Q: I’m worried about COVID-19. It is all over the news and has drastically altered our daily life. I have a toddler who is a year and a half and I am worried if a fever is a sign that she could be affected. Can you give me some tips on how to know when I should take her to the doctor and how to care for her at home?
A: While a fever could be a sign of COVID infection, it is also very common in many other illnesses. Fevers are essentially your body’s way of burning out invading organisms (germs). While this is an essential role in combating invaders, it can make your child terribly uncomfortable. Most of the time a fever is nothing to worry about and can be easily treated at home. Yet in a small number of cases it could be a sign of something more serious.
The average temperature for small children is between 36.4C (97.5 F) and 37 C (98.6 F), taken under the armpit. Small fluctuations are normal due to hot weather or play, but for the most part this is normal.
High temperature and its signs
Usually they are sleeping longer than normal, their cheeks may be pink, their forehead or tummy will be warm to the touch. The official number for a “high temperature” is 38 C (100.4 F) or more, but a high temperature does not always correlate with the severity of the illness.
Child’s overall behavior
It probably isn’t too serious if they are still relatively happy, eating, drinking, alert, and smiling when their temperature comes down.
Caring for them at home
It is very common for a fever to come and go in waves over a 3-4 day period. Generally the temperature will come down with paracetamol or ibuprofen (fever reducing medicines), but may return in a few hours. Please remember children younger than 2 months should NOT be given any medicine unless prescribed by a doctor. If your child is younger than 3 months do NOT give them any medicine unless prescribed by a doctor.
Most children will experience increased tiredness, loss of appetite, and be a little more irritable. The main thing to focus on is keeping the little one hydrated with plenty of fluids. If you can get them to eat, bland foods seem to sit better when they are ill. Check on them regularly through the night and avoid leaving the house.
Pajamas and a light sheet are usually sufficient cover in the house. It is important to ensure that your little one doesn’t become overheated. This is particularly important in small babies, who can not regulate their body temperature, and can easily end up over bundled.
It is equally important you do not try to forcibly lower their temperature through sponge bathing, removing all their clothing, or other methods. These can be dangerous and cause more harm than good.
Time to get help
Take your child to the doctor immediately if they:
- are under 1 month and have any fever at all
- are under 3 months and have a temp of 38° C (100.4° F)
- are 3 months to 3 years with a temp of 39° C (102.2° F)
- have a fever lasting more than 5 days, or that doesn’t reduce with medicine
- have a rash or bruising on the skin
- have a stiff neck, headache, or aversion to light
- appear to have severe belly pain
- refuse fluids, have severe diarrhea, vomiting or any signs of dehydration
- have a seizure, unusually cold hands and feet, or appears pale and blotchy
- are drowsy, hard to wake, or unresponsive to normal activity
- have problems breathing, blue lips, tongue, or nails
- continuously cry, particularly if high pitched or a barking sound
- have a sunken or bulging fontanelle (soft spot)
Ultimately no one knows your little one like you.
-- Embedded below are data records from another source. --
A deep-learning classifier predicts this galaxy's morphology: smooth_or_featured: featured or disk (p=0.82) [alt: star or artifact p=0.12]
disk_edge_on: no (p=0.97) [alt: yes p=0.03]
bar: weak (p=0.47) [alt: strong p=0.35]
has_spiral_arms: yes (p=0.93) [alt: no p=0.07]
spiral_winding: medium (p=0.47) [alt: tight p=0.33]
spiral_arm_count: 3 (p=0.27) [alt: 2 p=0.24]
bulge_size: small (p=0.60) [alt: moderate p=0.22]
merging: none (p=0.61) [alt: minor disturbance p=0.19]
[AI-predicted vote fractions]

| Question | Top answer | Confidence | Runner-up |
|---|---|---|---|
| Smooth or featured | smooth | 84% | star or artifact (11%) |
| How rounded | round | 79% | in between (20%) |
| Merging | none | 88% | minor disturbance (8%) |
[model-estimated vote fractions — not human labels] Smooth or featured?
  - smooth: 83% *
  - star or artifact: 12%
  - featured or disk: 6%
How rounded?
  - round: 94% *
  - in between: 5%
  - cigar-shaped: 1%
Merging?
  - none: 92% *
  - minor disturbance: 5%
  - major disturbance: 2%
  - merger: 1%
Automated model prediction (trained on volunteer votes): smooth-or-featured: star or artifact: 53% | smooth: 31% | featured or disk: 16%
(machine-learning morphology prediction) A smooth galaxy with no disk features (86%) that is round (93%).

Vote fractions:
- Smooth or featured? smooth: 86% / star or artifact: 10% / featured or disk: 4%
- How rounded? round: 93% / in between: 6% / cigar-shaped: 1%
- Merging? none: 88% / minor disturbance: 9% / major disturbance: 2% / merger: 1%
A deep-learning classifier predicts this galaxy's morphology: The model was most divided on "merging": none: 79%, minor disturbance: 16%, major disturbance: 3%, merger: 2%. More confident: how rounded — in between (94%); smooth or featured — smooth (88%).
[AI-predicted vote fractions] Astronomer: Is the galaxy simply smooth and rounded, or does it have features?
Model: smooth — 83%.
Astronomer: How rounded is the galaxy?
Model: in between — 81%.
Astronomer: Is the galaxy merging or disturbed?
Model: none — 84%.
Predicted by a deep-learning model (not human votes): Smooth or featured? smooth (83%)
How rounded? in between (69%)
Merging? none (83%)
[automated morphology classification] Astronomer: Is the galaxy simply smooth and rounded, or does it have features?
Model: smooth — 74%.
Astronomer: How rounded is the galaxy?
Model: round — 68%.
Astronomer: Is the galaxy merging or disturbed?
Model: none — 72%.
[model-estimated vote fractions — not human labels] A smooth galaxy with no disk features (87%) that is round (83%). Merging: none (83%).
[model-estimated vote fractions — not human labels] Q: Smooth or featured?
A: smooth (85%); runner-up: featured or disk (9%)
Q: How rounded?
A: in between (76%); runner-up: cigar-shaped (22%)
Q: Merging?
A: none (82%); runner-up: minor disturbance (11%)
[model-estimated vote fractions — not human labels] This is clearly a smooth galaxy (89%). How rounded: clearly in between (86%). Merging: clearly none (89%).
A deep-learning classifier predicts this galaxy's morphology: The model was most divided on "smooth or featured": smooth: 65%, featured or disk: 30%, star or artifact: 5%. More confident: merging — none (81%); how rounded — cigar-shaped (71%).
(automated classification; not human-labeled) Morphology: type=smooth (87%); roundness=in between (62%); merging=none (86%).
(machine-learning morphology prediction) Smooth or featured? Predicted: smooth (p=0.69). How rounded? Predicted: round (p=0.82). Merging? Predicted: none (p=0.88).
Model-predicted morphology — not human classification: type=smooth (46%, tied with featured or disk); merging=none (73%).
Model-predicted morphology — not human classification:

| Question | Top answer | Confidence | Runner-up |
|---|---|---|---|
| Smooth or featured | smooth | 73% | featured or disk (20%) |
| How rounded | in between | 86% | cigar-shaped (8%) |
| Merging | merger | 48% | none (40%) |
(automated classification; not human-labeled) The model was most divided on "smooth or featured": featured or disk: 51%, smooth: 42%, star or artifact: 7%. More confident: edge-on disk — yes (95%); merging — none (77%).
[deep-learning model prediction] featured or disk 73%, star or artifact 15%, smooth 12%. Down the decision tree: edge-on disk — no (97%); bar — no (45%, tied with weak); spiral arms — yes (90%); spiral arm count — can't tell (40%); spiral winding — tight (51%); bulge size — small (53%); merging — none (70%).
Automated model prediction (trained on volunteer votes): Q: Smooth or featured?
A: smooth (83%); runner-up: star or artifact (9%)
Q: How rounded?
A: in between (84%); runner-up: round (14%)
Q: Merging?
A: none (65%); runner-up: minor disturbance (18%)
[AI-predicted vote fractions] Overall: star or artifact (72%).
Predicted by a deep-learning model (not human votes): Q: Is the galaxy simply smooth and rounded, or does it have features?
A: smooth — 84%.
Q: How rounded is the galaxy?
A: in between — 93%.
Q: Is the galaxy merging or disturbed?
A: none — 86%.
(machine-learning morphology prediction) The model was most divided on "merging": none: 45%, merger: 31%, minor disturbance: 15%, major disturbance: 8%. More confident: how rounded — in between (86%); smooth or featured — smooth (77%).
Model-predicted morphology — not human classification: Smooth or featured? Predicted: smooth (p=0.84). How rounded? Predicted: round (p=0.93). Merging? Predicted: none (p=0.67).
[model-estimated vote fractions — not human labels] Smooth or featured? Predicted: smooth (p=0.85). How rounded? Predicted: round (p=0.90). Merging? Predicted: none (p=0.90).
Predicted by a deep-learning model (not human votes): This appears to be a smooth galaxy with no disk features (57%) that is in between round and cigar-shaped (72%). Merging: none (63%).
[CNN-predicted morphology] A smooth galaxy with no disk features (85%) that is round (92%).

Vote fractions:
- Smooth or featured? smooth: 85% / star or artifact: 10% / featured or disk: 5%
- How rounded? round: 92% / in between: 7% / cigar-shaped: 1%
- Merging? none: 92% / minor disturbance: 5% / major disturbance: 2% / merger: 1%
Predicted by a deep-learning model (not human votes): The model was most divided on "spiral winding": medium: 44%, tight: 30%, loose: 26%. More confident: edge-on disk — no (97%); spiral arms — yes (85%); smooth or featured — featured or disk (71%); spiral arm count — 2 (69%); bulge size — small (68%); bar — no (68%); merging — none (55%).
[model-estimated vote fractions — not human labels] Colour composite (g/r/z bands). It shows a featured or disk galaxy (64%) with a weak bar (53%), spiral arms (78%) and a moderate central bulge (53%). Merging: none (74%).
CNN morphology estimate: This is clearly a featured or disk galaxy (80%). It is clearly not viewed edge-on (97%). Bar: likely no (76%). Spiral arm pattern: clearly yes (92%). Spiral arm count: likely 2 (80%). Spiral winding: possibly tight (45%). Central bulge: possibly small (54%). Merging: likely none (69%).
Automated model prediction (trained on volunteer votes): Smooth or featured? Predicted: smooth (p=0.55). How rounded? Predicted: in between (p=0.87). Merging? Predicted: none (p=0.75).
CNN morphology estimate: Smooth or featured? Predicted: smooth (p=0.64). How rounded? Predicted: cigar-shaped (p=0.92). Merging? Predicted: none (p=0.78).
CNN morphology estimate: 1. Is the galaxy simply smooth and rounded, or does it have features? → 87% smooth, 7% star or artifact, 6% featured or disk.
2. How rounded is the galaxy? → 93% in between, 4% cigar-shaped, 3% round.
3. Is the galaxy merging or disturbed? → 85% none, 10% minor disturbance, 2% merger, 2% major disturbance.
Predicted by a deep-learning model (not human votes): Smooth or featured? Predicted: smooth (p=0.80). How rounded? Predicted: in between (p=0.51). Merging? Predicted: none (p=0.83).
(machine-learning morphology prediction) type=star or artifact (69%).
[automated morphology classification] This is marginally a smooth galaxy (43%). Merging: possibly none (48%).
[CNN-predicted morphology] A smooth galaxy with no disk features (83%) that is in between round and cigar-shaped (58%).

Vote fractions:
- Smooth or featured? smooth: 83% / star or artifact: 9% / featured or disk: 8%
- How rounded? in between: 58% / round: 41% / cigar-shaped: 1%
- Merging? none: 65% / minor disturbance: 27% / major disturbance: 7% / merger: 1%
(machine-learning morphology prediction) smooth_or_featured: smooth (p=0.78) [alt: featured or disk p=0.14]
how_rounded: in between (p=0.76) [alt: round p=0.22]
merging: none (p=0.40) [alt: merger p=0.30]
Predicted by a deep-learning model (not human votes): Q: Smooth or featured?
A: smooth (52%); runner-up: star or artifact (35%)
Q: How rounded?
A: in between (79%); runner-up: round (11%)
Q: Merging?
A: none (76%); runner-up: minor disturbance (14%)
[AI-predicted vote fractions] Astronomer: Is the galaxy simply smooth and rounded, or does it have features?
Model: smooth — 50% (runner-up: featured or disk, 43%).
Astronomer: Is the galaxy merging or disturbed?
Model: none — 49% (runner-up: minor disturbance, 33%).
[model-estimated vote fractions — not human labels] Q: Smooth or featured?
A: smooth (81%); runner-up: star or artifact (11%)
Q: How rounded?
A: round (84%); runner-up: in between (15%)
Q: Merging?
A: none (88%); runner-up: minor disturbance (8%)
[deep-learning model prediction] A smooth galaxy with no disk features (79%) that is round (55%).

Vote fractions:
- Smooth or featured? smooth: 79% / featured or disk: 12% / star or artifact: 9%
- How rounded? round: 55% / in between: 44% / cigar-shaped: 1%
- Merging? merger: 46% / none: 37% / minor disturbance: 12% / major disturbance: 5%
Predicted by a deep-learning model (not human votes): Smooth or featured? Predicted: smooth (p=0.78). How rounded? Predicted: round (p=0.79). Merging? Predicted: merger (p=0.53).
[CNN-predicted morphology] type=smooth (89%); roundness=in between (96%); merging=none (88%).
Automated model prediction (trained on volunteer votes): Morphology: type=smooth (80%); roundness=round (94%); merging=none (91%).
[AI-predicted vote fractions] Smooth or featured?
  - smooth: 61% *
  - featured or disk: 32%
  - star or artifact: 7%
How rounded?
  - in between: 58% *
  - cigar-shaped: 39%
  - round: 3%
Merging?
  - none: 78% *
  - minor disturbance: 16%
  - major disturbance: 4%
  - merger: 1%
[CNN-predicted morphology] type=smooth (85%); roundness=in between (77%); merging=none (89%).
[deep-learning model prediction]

If you feel something isn’t right, or your child is showing more distressing symptoms then please seek medical attention. It is also important for you to seek medical advice if you or someone you have been in contact with has COVID-19 symptoms. In most cases COVID-19 is mild in children, and your little one may not be showing symptoms at all. If your child has a fever, persistent cough, or trouble breathing, and could have been exposed to the virus, phone for medical advice immediately.